La nozione di contraddizione non è esclusiva della dialettica e risale anche al filosofo greco Eraclito, che propose l'idea dell'unità degli opposti. Secondo lui, il sentiero in discesa e il sentiero in salita non sono due percorsi distinti, ma la stessa cosa, visti da prospettive diverse. Tutto è un incontro di opposti o tendenze opposte. Eraclito suggerisce che la lotta e la contraddizione non dovrebbero essere evitate, perché è da esse che si costituisce il mondo. Eliminare la contraddizione significherebbe eliminare la realtà stessa (Magee, 1999).

Sebbene le discrepanze e le idee opposte siano riconosciute in molte teorie dell'apprendimento, a mio avviso questo concetto rimane poco concettualizzato, poiché non riesce a riconoscere che queste discrepanze sono in realtà manifestazioni di contraddizioni, cioè vere forze opposte che esistono nel mondo. L'opposizione è spesso interpretata come una conseguenza di cambiamenti esterni, qualcosa che deve essere corretto o evitato.
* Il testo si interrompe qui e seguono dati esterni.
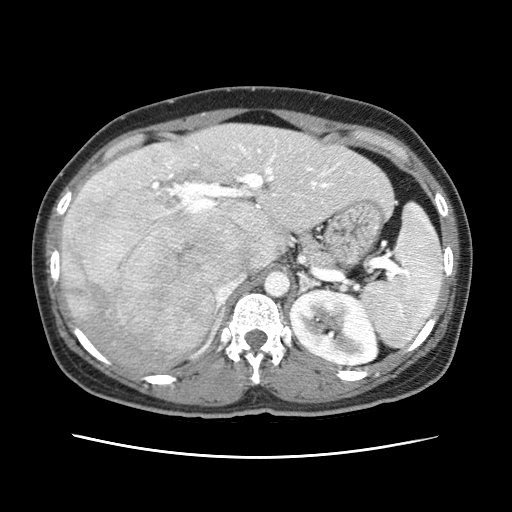
Contrast-enhanced abdominal CT (liver protocol), one axial slice. Position 38 of 79 along the scan axis. Soft-tissue window (W 400 / L 40 HU). 2.5 mm slice thickness. 512 × 512 image matrix, field of view 340 × 340 mm. From the clinical record (not read from this slice): diagnosis: hepatocellular carcinoma (patient treated with transarterial chemoembolisation; whether this scan precedes or follows treatment is not stated here); TNM stage (as recorded): Stage-I; Child-Pugh class: A.
Annotated regions visible in this slice (semi-automatically segmented with operator editing):
- abdominal aorta: box from (x=264, y=271) to (x=289, y=296) px
- liver parenchyma outside the tumour (the mass and vessels are separate outlines, so this box may not span the whole liver): (x=60, y=123)–(x=390, y=370)
- mass: (x=67, y=185)–(x=245, y=366)
- portal vein: (x=97, y=144)–(x=340, y=212)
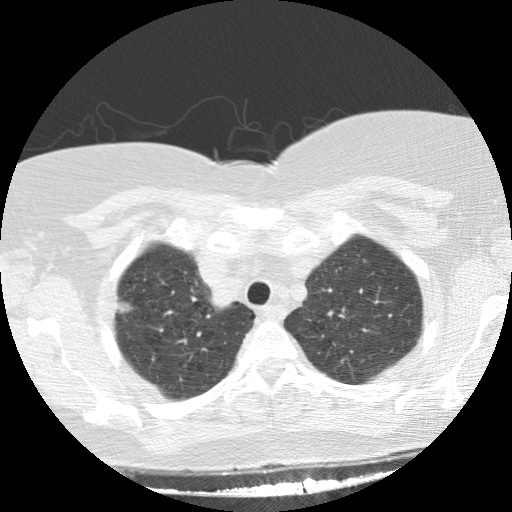
Low-dose screening chest CT, axial slice. Baseline screening round. Lung window (W 1500 / L -600 HU). 120 kVp. 512 × 512 image matrix, field of view 330 × 330 mm. Female, age 64 years at enrolment. Current smoker at enrolment.
Expert-annotated lung lesion, box from (x=100, y=281) to (x=146, y=330) px. Screening reader's record for this exam (one nodule recorded; not confirmed to be the boxed lesion): non-calcified nodule or mass ≥4 mm, right upper lobe, 17 × 16 mm, spiculated (stellate) margins, soft tissue attenuation. Lung cancer was diagnosed 70 days after this screen: adenocarcinoma, NOS, right upper lobe, stage IIIA (AJCC 6th edition), 15 mm at pathology.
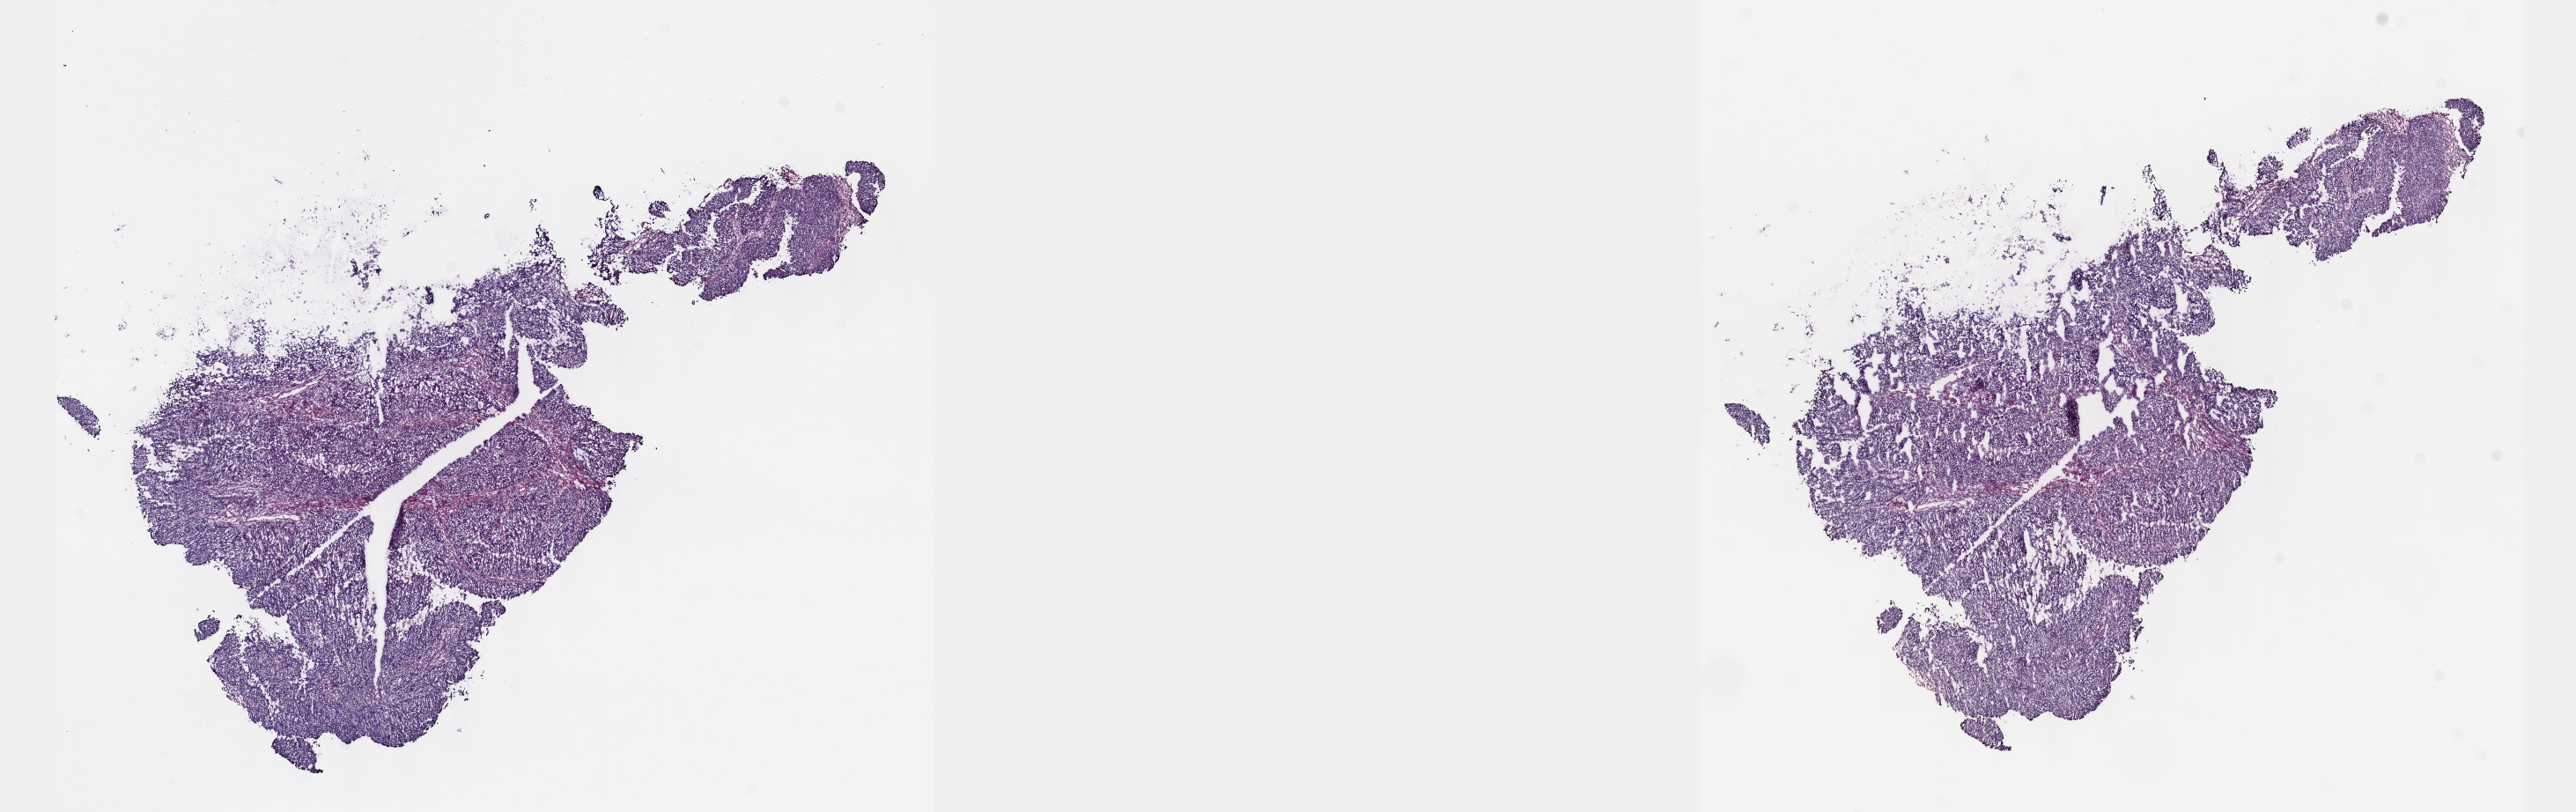
Whole-slide histology image, Hematoxylin and eosin (H&E) stained — a low-resolution overview of the entire scanned area, about 23.6 x 7.5 mm; frozen section from the top of the tissue portion; bladder, primary tumour sample. Male, age 75 years at initial diagnosis. Histologic grade: high grade. Composition of this section per pathologist review: tumour cells 80%, tumour nuclei 90%, normal cells 0%, stromal cells 20%, necrosis 0%. Infiltration values recorded for this section: lymphocyte infiltration 0%, monocyte infiltration 0%, neutrophil infiltration 0%.
AJCC pathologic stage: II (6th edition). Diagnosis: Papillary transitional cell carcinoma (lateral wall of bladder).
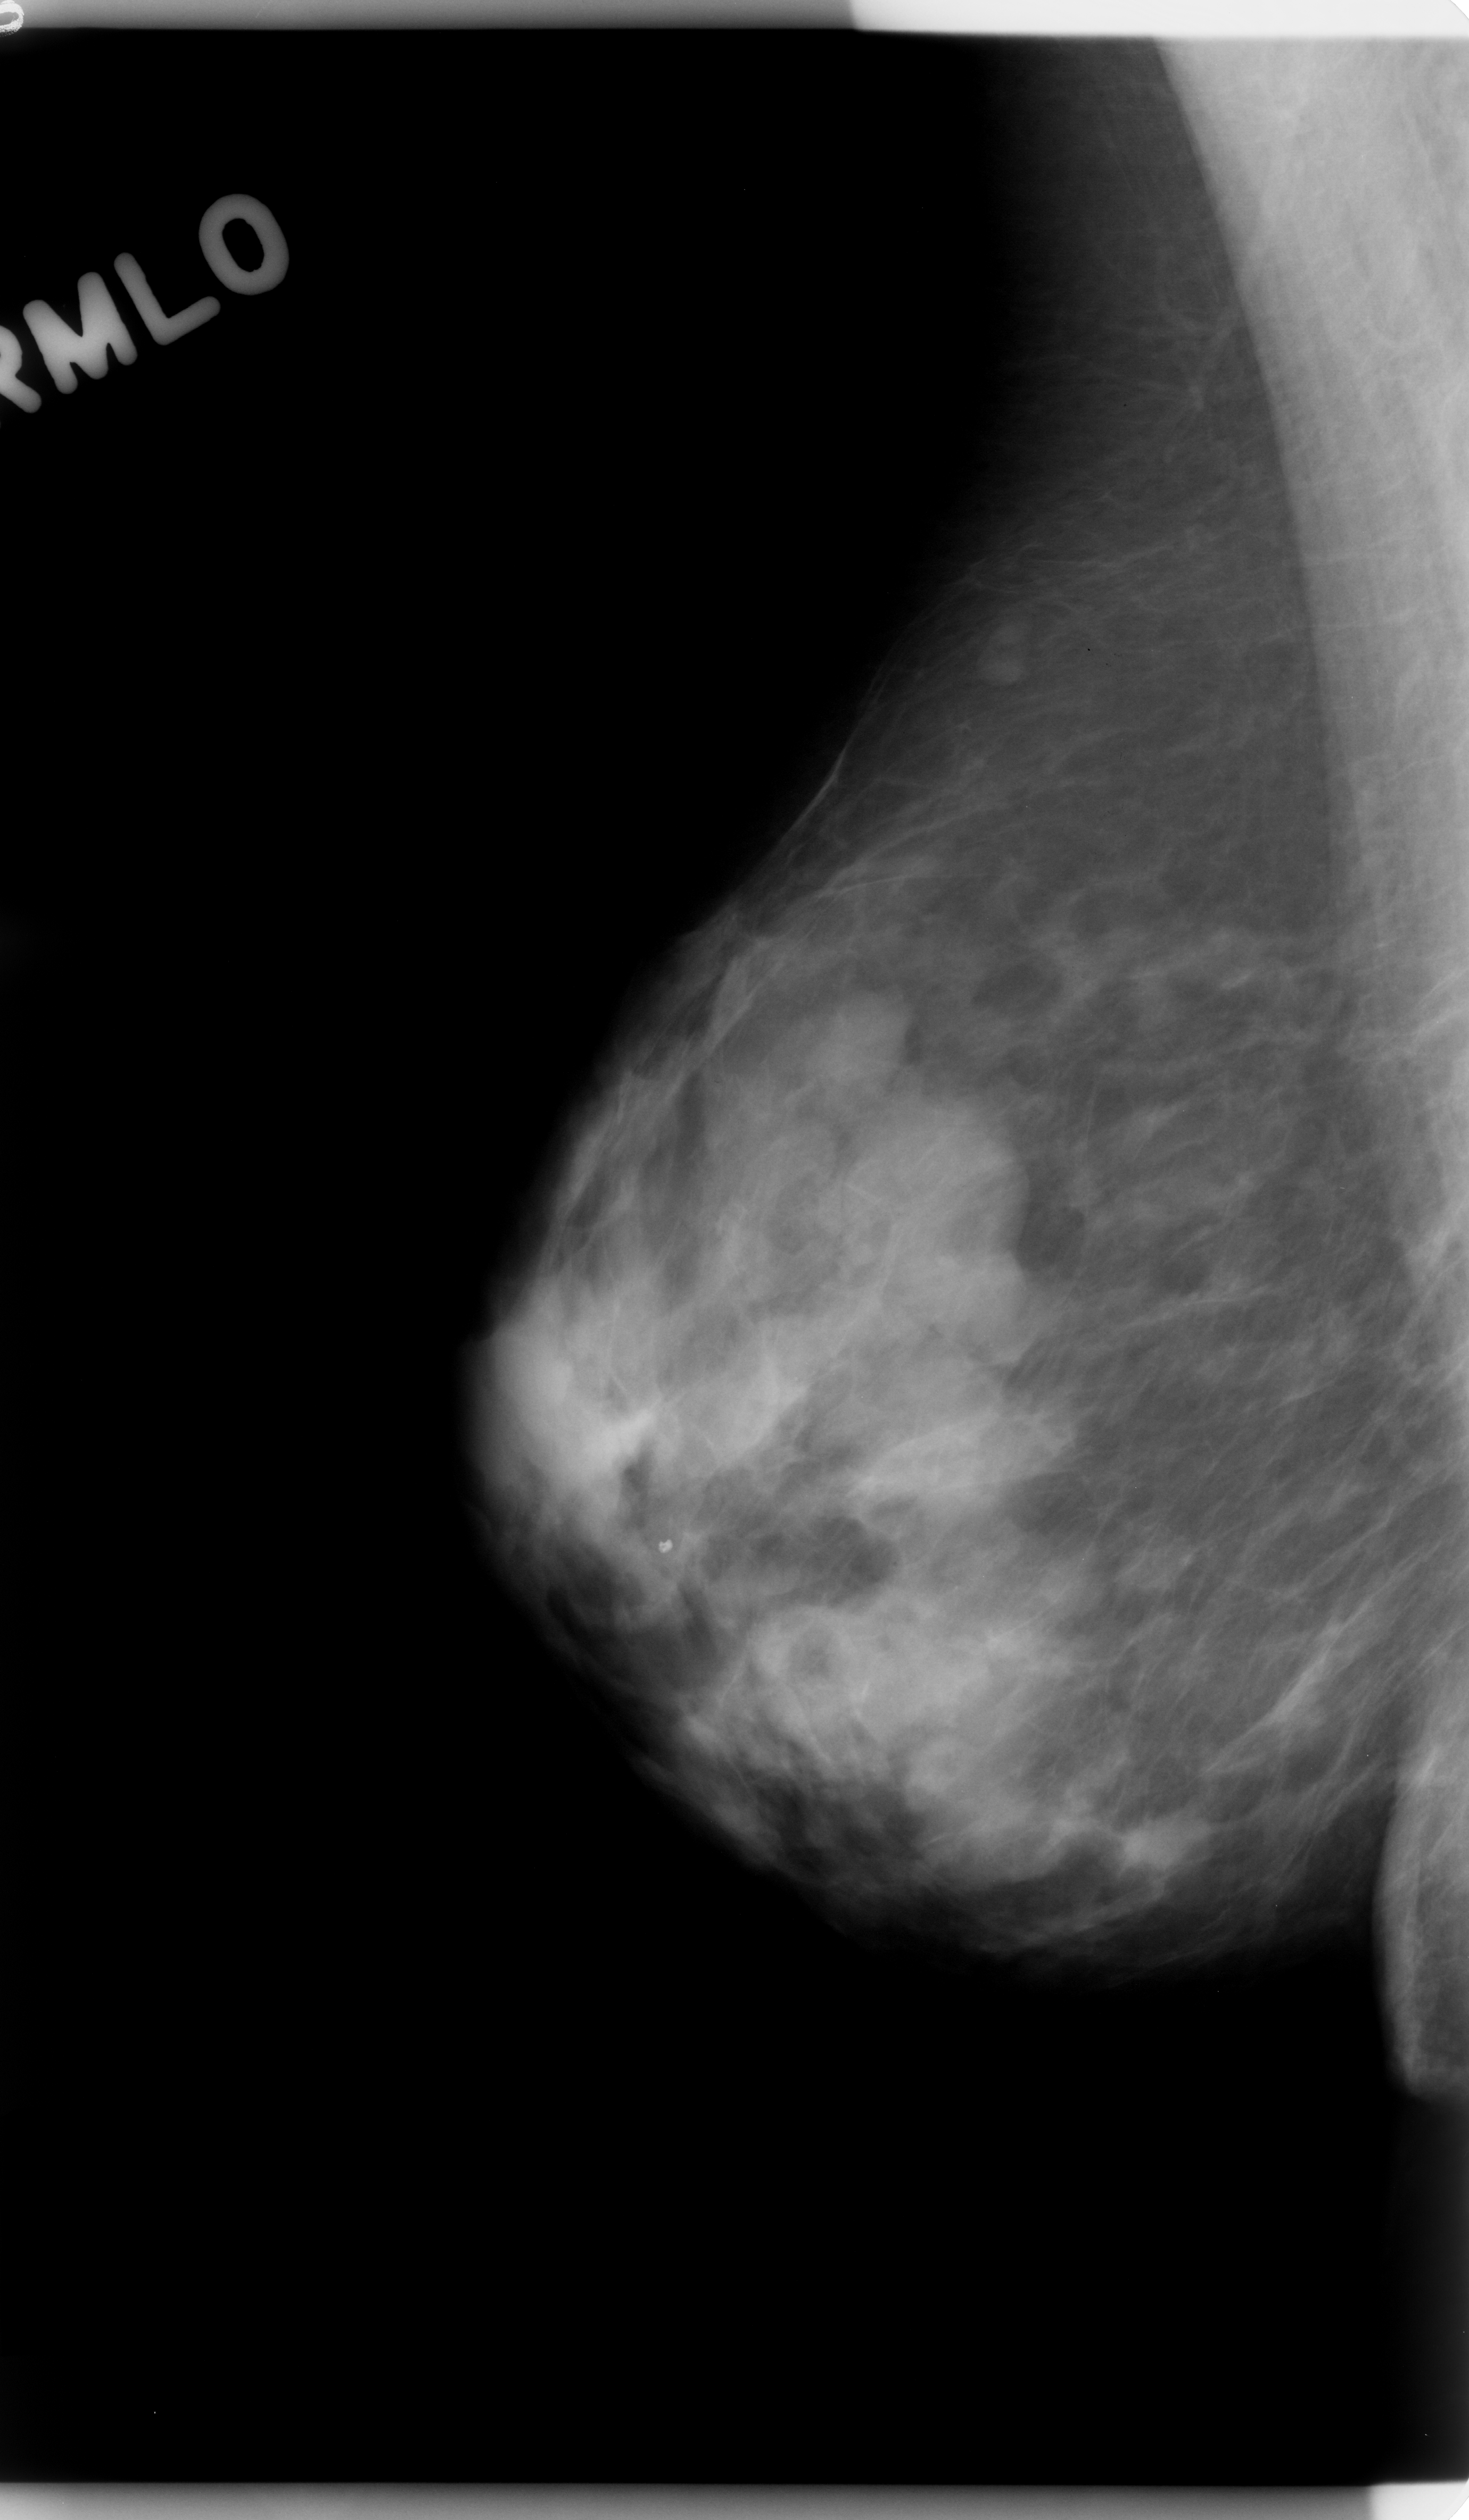
Digitized screen-film mammogram. Right breast. MLO view. BI-RADS breast density category 3 (scale 1–4). 1469 × 2520 image matrix.
Marked abnormalities (boxes around the expert regions of interest):
- mass, shape lobulated, margins circumscribed; BI-RADS assessment category 3; subtlety rating 4 on a 1 (subtle) to 5 (obvious) scale; pathology result (as recorded, not read from the image): benign: bounding box <809,1069,1047,1367> (left, top, right, bottom; pixels)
Nella dialettica, tuttavia, le contraddizioni sono intese come forze interne opposte, che si escludono a vicenda. La contraddizione è vista come l'origine del movimento e della vitalità, perché è proprio nel tentativo di risolvere le contraddizioni interne che si verifica il movimento. Come ha sottolineato il filosofo Hegel, la contraddizione deve essere intesa come una legge che esprime la verità e l'essenza delle cose. La dialettica cerca di offrire mezzi per affrontare razionalmente la contraddizione e comprendere il suo ruolo nell'auto-movimento dei sistemi (Tolman, 1981).

Sviluppo

Il concetto di sviluppo prevale sugli altri tre principi, quindi non lo considero un quarto principio. Nella dialettica, lo sviluppo è inteso come il movimento stesso generato dalla risoluzione delle contraddizioni di un sistema. In altre parole, sviluppare significa risolvere le contraddizioni. Tuttavia, a differenza del concetto di cambiamento, che può avvenire in modo casuale o senza una direzione definita, lo sviluppo segue una direzione: anche se non lineare o prevedibile, indica trasformazioni qualitative nella struttura del sistema.

Ad esempio, la forma moderna e industrializzata di produzione suina, basata su un gran numero di animali in spazi ridotti, con un uso intensivo delle tecnologie, porta a conseguenze come il degrado ambientale, la sofferenza degli animali e la riduzione generale della qualità del prodotto, tra le altre. Quindi ci sono due forze opposte, una verso la produttività, l'efficienza e la riduzione dei costi, e l'altra verso il degrado ambientale e la qualità in generale. Questa contraddizione è interna al sistema di produzione, e prima o poi queste forze opposte porteranno all'emergere di un nuovo sistema che cercherà di risolverle. Tuttavia, inevitabilmente sorgeranno nuove contraddizioni, che continueranno un costante movimento di sviluppo.